== OBJECTIVES ==
(1) According to the thread on moving from the UK to the US, how long has the poster worked as an automotive engineer?
(2) State whether each statement agrees with the thread on moving from the UK to the US, giving yes or no and quoting the words of the thread that settle it: (a) The poster's sister has lived in Chicago for 10 years. (b) The poster's only debt is a student loan. (c) The poster is 30 years old.
(3) Write the next part of the thread on moving from the UK to the US, starting after its final line.

== SUPPLIED TEXT ==
>>>
# Advice from those who have moved from UK to US



## pistnbroke (Aug 16, 2013)

Happy Friday!

I'm 25 years old and I've been thinking for a while about moving to the US. I've read the stickies and think I would have a good chance of qualifying:

- My sister is a US citizen, having lived in Chicago for 10 years
- I have a degree in engineering
- I am currently employed as an automotive engineer and have been for 2 years

I visit my sister every year and know moving to the US is what I want to do. Because my profession is in the automotive trade, could someone please tell me what regions in the US car manufacturers are based? I know about Detroit and South Carolina...

Do I need to have already secured employment before I relocate? Do I need a green card to secure work?

Any advice from others who have made the move? I'm thinking more along the lines of 'procedural' tasks like setting up a bank account etc.

Thanks in advance, Steve

P.S Don't know if its worth mentioning but I do not have anything really tying my to the UK, i.e. kids or mortgage, I earn approx. £1800 a month after tax and my only debt is my student loan, which comes out of my monthly pay almost like a tax. (I.e. I never see the money that pays it off every month)


----------



## twostep (Apr 3, 2008)
<<<
== COLLECTED DATA ==
>>>
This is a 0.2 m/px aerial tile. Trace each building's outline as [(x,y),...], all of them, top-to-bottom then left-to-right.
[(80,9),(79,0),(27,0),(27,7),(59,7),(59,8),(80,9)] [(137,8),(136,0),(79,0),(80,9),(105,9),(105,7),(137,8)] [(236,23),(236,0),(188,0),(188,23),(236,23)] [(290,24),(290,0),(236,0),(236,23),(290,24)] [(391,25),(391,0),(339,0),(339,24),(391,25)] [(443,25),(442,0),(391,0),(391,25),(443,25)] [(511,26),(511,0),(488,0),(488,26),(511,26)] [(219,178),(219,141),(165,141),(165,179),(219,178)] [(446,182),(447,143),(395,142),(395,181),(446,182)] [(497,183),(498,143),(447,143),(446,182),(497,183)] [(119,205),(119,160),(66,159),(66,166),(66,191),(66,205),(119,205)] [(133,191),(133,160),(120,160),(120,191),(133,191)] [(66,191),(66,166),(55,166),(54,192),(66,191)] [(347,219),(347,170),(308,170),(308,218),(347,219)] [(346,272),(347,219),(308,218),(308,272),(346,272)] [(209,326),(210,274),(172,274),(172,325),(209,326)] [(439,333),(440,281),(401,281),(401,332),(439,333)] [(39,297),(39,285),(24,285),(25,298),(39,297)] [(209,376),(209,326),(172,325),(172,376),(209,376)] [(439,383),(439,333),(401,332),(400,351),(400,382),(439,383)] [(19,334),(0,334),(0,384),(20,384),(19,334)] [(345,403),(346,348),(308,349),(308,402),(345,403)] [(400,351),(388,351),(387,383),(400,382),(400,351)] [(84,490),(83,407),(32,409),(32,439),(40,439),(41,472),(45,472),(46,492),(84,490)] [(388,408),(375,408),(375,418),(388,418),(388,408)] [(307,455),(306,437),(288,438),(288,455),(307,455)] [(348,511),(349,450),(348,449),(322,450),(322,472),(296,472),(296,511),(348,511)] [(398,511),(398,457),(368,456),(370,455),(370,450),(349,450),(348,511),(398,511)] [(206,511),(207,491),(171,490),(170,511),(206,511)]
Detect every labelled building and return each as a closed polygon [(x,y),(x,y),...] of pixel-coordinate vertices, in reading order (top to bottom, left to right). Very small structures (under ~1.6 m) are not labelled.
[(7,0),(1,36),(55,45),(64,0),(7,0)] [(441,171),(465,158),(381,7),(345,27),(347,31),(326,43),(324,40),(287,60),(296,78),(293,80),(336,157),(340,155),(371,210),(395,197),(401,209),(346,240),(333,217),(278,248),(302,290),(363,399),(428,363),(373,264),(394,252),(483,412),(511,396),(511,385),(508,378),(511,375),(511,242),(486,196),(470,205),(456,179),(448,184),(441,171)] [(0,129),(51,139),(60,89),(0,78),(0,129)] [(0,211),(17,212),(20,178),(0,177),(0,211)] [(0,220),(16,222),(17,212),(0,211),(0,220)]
<<<
== EXERCISE RESPONSES ==
(1) Two years.

(2)
(a) Yes: "My sister is a US citizen, having lived in Chicago for 10 years"
(b) Yes: "my only debt is my student loan"
(c) No: "I'm 25 years old"

(3)
Why do you not start at square one - travel.state.gov is an official site which explains US visa options in fairly user friendly language. Familiarize yourself with what options you have. Basically you can:
Transfer within a company
Get hired by a US company
Have your sister sponsor you
Marry a US citizen
As you still have debt you may not have the necessary financial background to invest in a company.

Worry about bank accounts, apartment, drivers license, ... once you get there.


----------



## MarylandNed (May 11, 2010)

A bank account is the least of your worries...worrying about that is a bit like putting the cart before the horse.

Moving to the US is not an easy task. You don't need a green card (i.e. permanent residence visa) but, if you don't have one, you'll need a job offer and an employer willing to wait for you to obtain a work visa. The most obvious visa is the H1B which has an annual quota that usually gets filled. If your current UK employer has a US affiliate, then an L1 visa for intra-company transfer is another possibility. Your sister could sponsor you for a green card but the sibling category could take 10 years or more.

Another thing to consider is a move to Canada first. It's a similar lifestyle to the US and will allow you easy access to visit the US. Getting a work visa there should be easier. If you eventually become a Canadian citizen, you can take advantage of NAFTA to move to the US on a TN visa.


----------



## Davis1 (Feb 20, 2009)

tour current employment is unlikely to get you a employment visa 
but you US citizen sister can file for you 

bad news it wil take 12/13 years to get the visa


----------



## pistnbroke (Aug 16, 2013)

Hello, just to give an update, today I signed my contract to start a new job with an automotive components company who wish to base an engineer at a OEM car manufacturer near Detroit, initially on an 18 month basis. I have to complete 3 months training then I should be over in the states after the Christmas holidays.

Now I have three months to get ready to move, exciting times!!!


----------



## twostep (Apr 3, 2008)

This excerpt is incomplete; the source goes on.